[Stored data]
··········

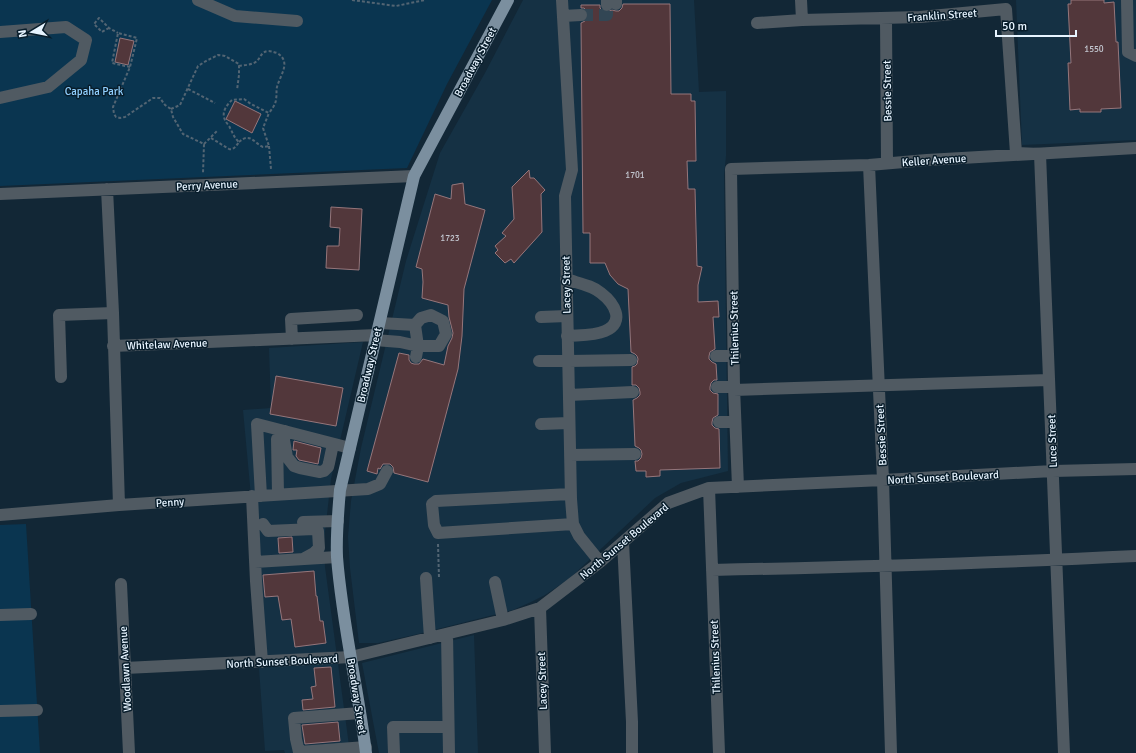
<svg xmlns="http://www.w3.org/2000/svg" width="1136" height="753" viewBox="0 0 1136 753" font-family="Signika,sans-serif">
	<style>
		.built { fill: #153144 }
		.green { fill: #0a3550 }
		.building { fill: #52373b; stroke: #95767b }
		.lines { fill: none; stroke-linecap: round; stroke-linejoin: round }
		.minor-tunnel { stroke: #324654; stroke-width: 12; stroke-dasharray: 12 6; stroke-linecap: butt }
		.path { stroke: #536573; stroke-width: 2; stroke-dasharray: 3 2; stroke-linecap: butt }
		.minor { stroke: #505a62; stroke-width: 12 }
		.major { stroke: #7b8f9f; stroke-width: 12 }
		.labels { text-anchor: middle; stroke-width: 3; stroke-linejoin: round; paint-order: stroke }
		.number-label { font-size: 9px; fill: #c2c5ce }
		.street-label { font-size: 11px; fill: #e7f4ff; stroke: #081d2b }
		.park-label { font-size: 11px; fill: #91d0ff; stroke: #081d2b }
	</style>
	<rect width="100%" height="100%" fill="#122736"/>
	<path class="built" d="M523 0H694L699 92 726 91V156L724 175 728 471 681 483 655 498 569 579 545 595 531 602 513 610 418 634 378 643H359L350 568 348 537 351 501 361 448 406 261 440 153 485 73Z
		M1016 0H1136V140L1022 145Z
		M363 342 331 479 324 541 325 567 350 753H285L284 750 265 751 252 572H258L243 410 271 408 269 348Z
		M474 635 478 753H379L362 663Z"/>
	<path class="green" d="M0 0H492L447 84 407 168 0 186Z
		M26 524 40 753H0V525Z"/>
	<path class="building" d="M1071 0H1104V3L1114 2 1116 42H1118L1121 108 1101 109V112H1080V109L1070 110 1068 63H1071L1068 4H1071Z
		M623 4H670L671 94H691V101H695L696 161H687L688 189H695L697 266 702 267 698 285V302L718 301 719 317H713L715 349 710 352 709 356V359L712 362 716 364 717 380H714L711 383 710 387V390L713 393 718 394V415L713 418 712 422V425L715 428 719 429 720 468 660 470V476L646 477V471H636L635 461H638L641 458 642 454 641 450 639 448 635 446 633 400 637 398 640 395V392L639 388 636 385H632V367L635 366 637 364 638 359 637 356 635 354 631 352 628 289 618 284 610 275 605 263H590V233H583L581 23 585 21 587 19 588 15 587 11 584 8H581V5H600V8L603 11 607 12 612 10 616 11H619L622 8Z
		M120 38 134 41 128 65 115 62Z
		M235 101 261 114 252 133 226 119Z
		M529 170 530 178H534L545 190 541 194 542 232 514 263 511 259 505 263 495 253 498 250 495 246 506 236 502 233 514 219 512 187Z
		M463 183 465 204 485 210 464 289 462 336 458 369 428 482 394 473 393 467 390 464H383L380 469 378 468 377 474 367 471 399 353 409 355V360L411 363 414 364H419L423 359 444 365 448 346 452 338 453 333 449 317 448 305 422 298 423 282 422 269 416 267 435 194 451 199 452 185Z
		M331 207 362 209 359 270 326 268 327 246H339L340 228 330 227Z
		M276 376 343 388 336 426 270 414Z
		M294 441 321 448 318 464 299 460 296 456 297 450H293Z
		M292 537 293 552 279 553 278 538Z
		M314 571 316 596H317L320 621H323L326 643 295 647 291 619 282 620 278 596 265 597 263 575Z
		M331 667 335 707 303 710 302 700 313 699 311 687 316 686 314 668Z
		M338 722 340 741 305 744 302 725Z"/>
	<g class="lines">
		<path class="minor-tunnel" d="M581 15H607V5"/>
		<path class="path" d="M352 0 396 6 425 0
			M109 28 102 32 94 24 99 18 109 28 118 33
			M239 66C244 65 253 65 257 61 261 57 261 52 268 51 271 51 274 52 277 53 292 62 280 75 277 87 276 91 277 95 276 99 276 104 272 109 269 113
			M130 67 112 63 118 33 137 38 130 67 113 107 114 114 116 117 120 118 125 117 153 98H160L165 105 171 109 173 117 183 134 204 144 203 173
			M188 89 215 103
			M171 109 180 105 198 66 206 61 218 55 225 56 239 64V75L237 90
			M211 138 229 149C234 150 236 146 239 142 234 138 233 133 230 128 229 125 226 123 225 120 221 112 227 105 232 100L244 99 251 104 269 113 263 128 269 146 263 147C254 143 250 132 239 142
			M204 144 218 130
			M269 146 271 169
			M438 544 439 578"/>
		<path class="minor" d="M198 0 235 16 297 21
			M562 0 572 170 565 196 571 499 573 524 579 536 600 562
			M607 0V5
			M801 0 802 20
			M1127 0 1128 52 1136 56
			M616 4V0
			M563 16 581 15
			M886 18 887 163
			M757 23 802 20 920 17 1006 9 1016 153 1040 154 1064 753
			M0 32 66 27 86 40 81 60 48 87 0 98
			M869 165 883 480 891 753
			M107 189 113 313 119 505
			M0 194 414 176
			M566 279C577 283 592 285 601 293 614 303 626 322 605 331 594 336 579 335 567 336
			M541 317 567 316
			M380 323 415 325
			M292 339 291 319 357 315
			M375 340 400 342 418 346H439L446 334 443 321 431 315 421 318 415 325 418 346 416 357
			M113 346 377 335
			M716 356H735
			M539 361H569L631 360
			M61 377 59 315 113 313
			M717 387H734
			M734 390 1049 380
			M569 395 633 392
			M719 422H735
			M541 424 569 423
			M285 431 284 440 287 457 294 466 300 468 320 472 324 471 328 467 329 463 333 444
			M277 439 278 494
			M570 455 635 454
			M738 487 734 387 731 169 869 165 927 160 1136 148
			M709 488 719 753
			M570 494 436 501 432 504 434 525 438 533 573 524
			M252 496 256 581 262 662
			M261 496 257 424 350 448
			M0 515 119 505 368 489 380 484 387 471
			M303 522 338 521
			M263 524 268 531 314 529 318 531 319 548 314 553 303 559
			M623 542 632 722V753
			M255 562 337 557
			M712 570C853 567 995 563 1136 556
			M426 578 430 638
			M495 582 503 620
			M121 584 129 753
			M540 608 545 753
			M0 615 31 614
			M447 634 449 753
			M125 668 351 657 503 620 540 608 600 562 668 503 709 488 883 480 1053 471 1136 469
			M0 711 37 710
			M299 752 296 739 294 718 360 713
			M299 753V752L366 747
			M394 753 393 727H448"/>
		<path class="major" d="M366 753C358 688 342 623 337 557 336 535 338 513 340 490L414 176 508 0"/>
	</g>
	<g class="labels">
		<g class="number-label">
			<text x="1094" y="52">1550</text>
			<text x="635" y="178">1701</text>
			<text x="450" y="241">1723</text>
		</g>
		<g class="street-label">
			<text transform="translate(942 15) rotate(-4)" y="4">Franklin Street</text>
			<text transform="translate(475 62) rotate(-62)" y="4">Broadway Street</text>
			<text transform="translate(887 91) rotate(-91)" y="4">Bessie Street</text>
			<text transform="translate(934 160) rotate(-4)" y="4">Keller Avenue</text>
			<text transform="translate(207 185) rotate(-3)" y="4">Perry Avenue</text>
			<text transform="translate(566 285) rotate(-91)" y="4">Lacey Street</text>
			<text transform="translate(734 328) rotate(-91)" y="4">Thilenius Street</text>
			<text transform="translate(167 344) rotate(-2)" y="4">Whitelaw Avenue</text>
			<text transform="translate(369 365) rotate(-77)" y="4">Broadway Street</text>
			<text transform="translate(881 435) rotate(-93)" y="4">Bessie Street</text>
			<text transform="translate(1052 441) rotate(-92)" y="4">Luce Street</text>
			<text transform="translate(943 477) rotate(-3)" y="4">North Sunset Boulevard</text>
			<text transform="translate(170 502) rotate(-4)" y="4">Penny</text>
			<text transform="translate(624 541) rotate(-40)" y="4">North Sunset Boulevard</text>
			<text transform="translate(715 657) rotate(-92)" y="4">Thilenius Street</text>
			<text transform="translate(282 661) rotate(-3)" y="4">North Sunset Boulevard</text>
			<text transform="translate(125 669) rotate(-93)" y="4">Woodlawn Avenue</text>
			<text transform="translate(542 681) rotate(-92)" y="4">Lacey Street</text>
			<text transform="translate(357 696) rotate(81)" y="4">Broadway Street</text>
		</g>
		<g class="park-label">
			<text x="94" y="95">Capaha Park</text>
		</g>
	</g>
	<g transform="translate(32 32) rotate(260)" stroke="#081d2b" stroke-width="3" paint-order="stroke">
	<path d="M0-3L7 15L0 10L-7 15Z" fill="#e7f4ff"/>
	<text y="-6" font-size="11" font-weight="bold" text-anchor="middle" fill="#e7f4ff">N</text>
	</g>
	<path d="M996 30v6h80v-6" fill="none" stroke="#e7f4ff" stroke-width="2"/>
	<text x="1002" y="30" font-size="12" fill="#e7f4ff" stroke="#081d2b" stroke-width="3" paint-order="stroke">50 m</text>
</svg>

··········

* WHAT TO PRODUCE:
Counting only lines that contain the string "tunnel", how many are there in the data above? Give the number alone.

* SOLVED EXERCISE:
2